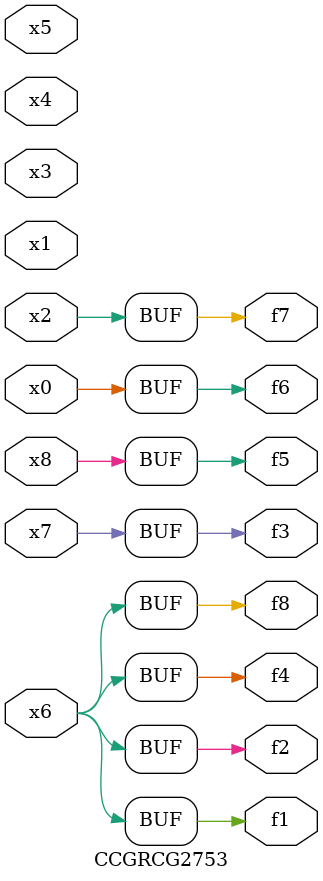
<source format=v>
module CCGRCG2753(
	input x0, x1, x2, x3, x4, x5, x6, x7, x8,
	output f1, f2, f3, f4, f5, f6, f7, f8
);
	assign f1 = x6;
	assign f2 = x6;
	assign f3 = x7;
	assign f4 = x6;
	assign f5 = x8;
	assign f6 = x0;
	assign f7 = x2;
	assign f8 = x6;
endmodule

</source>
──────────────────────────────
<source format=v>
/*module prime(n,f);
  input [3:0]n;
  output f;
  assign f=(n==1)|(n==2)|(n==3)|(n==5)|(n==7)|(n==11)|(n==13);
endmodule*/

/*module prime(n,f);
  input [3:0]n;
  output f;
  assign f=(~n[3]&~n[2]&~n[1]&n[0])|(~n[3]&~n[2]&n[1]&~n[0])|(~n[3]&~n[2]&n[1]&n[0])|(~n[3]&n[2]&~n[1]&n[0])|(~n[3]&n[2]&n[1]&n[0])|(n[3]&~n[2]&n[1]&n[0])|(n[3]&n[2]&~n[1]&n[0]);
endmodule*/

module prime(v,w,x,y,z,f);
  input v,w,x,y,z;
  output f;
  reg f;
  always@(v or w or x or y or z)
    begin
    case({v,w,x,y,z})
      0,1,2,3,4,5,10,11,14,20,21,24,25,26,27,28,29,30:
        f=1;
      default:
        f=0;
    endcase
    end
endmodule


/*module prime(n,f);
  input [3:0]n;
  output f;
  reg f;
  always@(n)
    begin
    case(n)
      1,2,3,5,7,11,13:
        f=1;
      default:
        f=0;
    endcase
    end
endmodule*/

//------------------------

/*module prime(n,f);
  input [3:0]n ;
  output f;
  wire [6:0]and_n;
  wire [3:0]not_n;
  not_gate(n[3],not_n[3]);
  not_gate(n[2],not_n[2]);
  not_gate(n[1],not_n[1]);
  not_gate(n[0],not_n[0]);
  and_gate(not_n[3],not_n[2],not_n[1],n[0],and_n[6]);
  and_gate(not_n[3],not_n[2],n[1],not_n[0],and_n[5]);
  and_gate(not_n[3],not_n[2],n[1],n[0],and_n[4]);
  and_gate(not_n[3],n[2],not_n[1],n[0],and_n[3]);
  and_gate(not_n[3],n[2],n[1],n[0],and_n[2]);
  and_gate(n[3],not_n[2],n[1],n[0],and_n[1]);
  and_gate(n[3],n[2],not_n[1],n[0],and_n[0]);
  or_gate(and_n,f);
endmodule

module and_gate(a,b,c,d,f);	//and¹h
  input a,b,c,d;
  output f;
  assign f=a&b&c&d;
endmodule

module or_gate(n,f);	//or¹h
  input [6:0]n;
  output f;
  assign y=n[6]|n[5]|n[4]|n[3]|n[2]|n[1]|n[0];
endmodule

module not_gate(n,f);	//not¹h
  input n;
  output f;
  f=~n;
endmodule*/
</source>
──────────────────────────────
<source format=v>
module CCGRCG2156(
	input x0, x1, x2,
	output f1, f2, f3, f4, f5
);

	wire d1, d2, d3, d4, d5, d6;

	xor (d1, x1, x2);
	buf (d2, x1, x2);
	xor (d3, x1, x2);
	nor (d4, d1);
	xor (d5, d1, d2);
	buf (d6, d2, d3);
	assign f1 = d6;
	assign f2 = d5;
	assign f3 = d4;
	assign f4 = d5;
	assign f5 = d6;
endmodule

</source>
──────────────────────────────
Go through the material above and state how many lines hold the word "wire". Give only the number.

3